Der von Richard Kramer herausragend verkörperte schmierige und biedere Freier Wicht entpuppt sich als Intrigant und landet schließlich, wo er wohl hingehört, nämlich in der Tonne. Mirjam Kramer füllt die Rolle der Frau Müller im Stück authentisch aus und Tochter Luise (Victoria Weber) sowie deren geliebter Philosophiestudent (Regina Szymber) können ebenfalls schauspielerisch überzeugen.

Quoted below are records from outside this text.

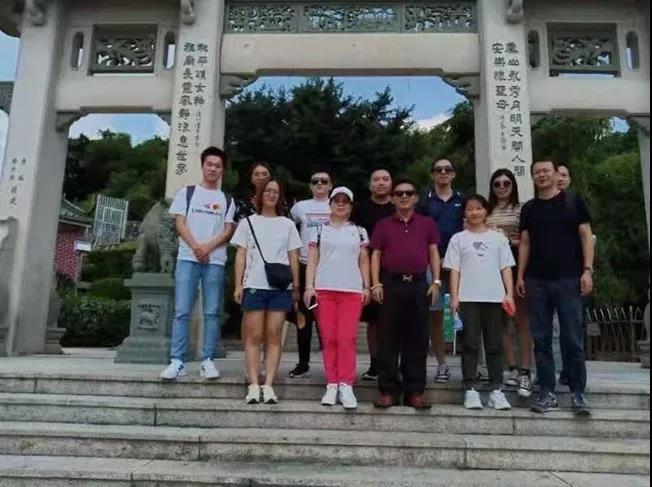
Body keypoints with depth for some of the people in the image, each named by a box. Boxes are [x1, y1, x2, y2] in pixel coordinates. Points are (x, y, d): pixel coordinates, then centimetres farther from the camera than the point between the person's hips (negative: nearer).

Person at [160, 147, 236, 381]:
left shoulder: (227, 200, 14)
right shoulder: (187, 192, 12)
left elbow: (228, 230, 5)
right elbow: (180, 223, 3)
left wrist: (208, 247, -12)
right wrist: (196, 247, -11)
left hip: (215, 261, 1)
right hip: (187, 258, -1)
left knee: (212, 313, 0)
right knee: (182, 311, -5)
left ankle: (208, 361, 5)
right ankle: (177, 361, -1)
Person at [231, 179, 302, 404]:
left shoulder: (287, 224, 14)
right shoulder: (248, 222, 12)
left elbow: (293, 257, 12)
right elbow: (241, 255, 7)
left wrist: (296, 286, 5)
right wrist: (238, 285, -2)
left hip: (280, 287, 1)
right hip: (254, 285, -1)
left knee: (274, 336, 0)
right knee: (254, 336, -2)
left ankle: (268, 385, 2)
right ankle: (254, 385, 1)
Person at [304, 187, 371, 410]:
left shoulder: (359, 231, 14)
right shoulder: (320, 230, 12)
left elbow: (364, 261, 13)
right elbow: (312, 260, 8)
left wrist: (366, 287, 4)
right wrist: (309, 286, -3)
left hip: (352, 290, 0)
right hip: (324, 289, 0)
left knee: (347, 338, -7)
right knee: (328, 338, 0)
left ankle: (346, 385, -2)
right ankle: (332, 385, 7)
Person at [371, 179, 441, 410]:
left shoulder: (427, 224, 12)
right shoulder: (383, 225, 10)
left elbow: (433, 253, 10)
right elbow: (376, 255, 6)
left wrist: (436, 282, 1)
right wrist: (376, 284, -4)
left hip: (419, 285, 1)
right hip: (391, 285, -1)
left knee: (417, 339, 4)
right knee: (388, 339, 1)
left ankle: (415, 391, 13)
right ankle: (388, 390, 8)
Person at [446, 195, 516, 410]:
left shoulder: (498, 237, 11)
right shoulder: (458, 239, 8)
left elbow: (506, 268, 8)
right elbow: (454, 270, 3)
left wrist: (509, 293, -3)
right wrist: (454, 297, -5)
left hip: (494, 297, 1)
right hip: (468, 298, -1)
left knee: (494, 344, 6)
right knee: (470, 344, 0)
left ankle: (497, 389, 12)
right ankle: (470, 389, 5)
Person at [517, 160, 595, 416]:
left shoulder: (574, 201, 5)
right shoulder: (528, 208, 13)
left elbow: (586, 236, 1)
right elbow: (525, 243, 13)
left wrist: (587, 270, -8)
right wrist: (520, 275, 6)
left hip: (569, 279, -3)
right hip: (536, 281, 3)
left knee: (572, 339, -1)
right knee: (541, 339, 4)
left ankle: (577, 393, 11)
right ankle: (547, 393, 12)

Der an der Weimarer Klassik orientierte Sprachduktus des Stücks ist allerdings für viele der Darstellerinnen und Darsteller eine Hürde, die skurrile Handlung, Maske und Kostüme eine Herausforderung für Zwerchfell und Lachmuskeln des Publikums.
Im letzten Stück, „Bratkartoffeln“, möchte ein klingelputzendes Missionarspaar (Stefanie Kern und Sebastian Latka) über Gott reden und stört damit die Hausfrau (Stefanie Kuhn) beim Kartoffelkochen. Bratkartoffeln kochen statt braten? Eben! Die existenzielle Frage nach Gott weicht im wahrsten Sinne des Wortes zwischen Tür und Angel der offenbar noch existenzielleren Problematik, wie man am besten Bratkartoffeln zubereitet. Am Ende misslingen sowohl himmlische Mission als auch die Erdäpfel.
„Fantastisches Publikum“
Nach den vier Einaktern schließlich verdienter großer Applaus. Der Beifall galt allen Darstellerinnen und Darstellern, ebenso aber Benno Kern für die Technik, Tommy Kies für das Bühnenbild, dem anwesenden Autor Martin Köhler und nicht zuletzt Bernadette Latka für Regie und die Auswahl der Stücke.
Latka bedankte sich begeistert: „Ihr seid ein fantastisches Publikum, und die Gruppe hat geil gespielt“. Nur ein Mitglied der Gewölbegaukler spielte bei der Premiere eine zu vernachlässigende Rolle, was positive zu bewerten ist: Beate Schindler hatte als Souffleuse nur einen einzigen kurzen Auftritt.
Am 26. und 27. April finden jeweils um 20 Uhr weitere Aufführungen des Programms statt. Bei vorheriger Anmeldung mit Fingerfood-Buffet. An der Abendkasse wird es allerdings auch Karten für Theater pur und ohne Sättigungsbeilage geben.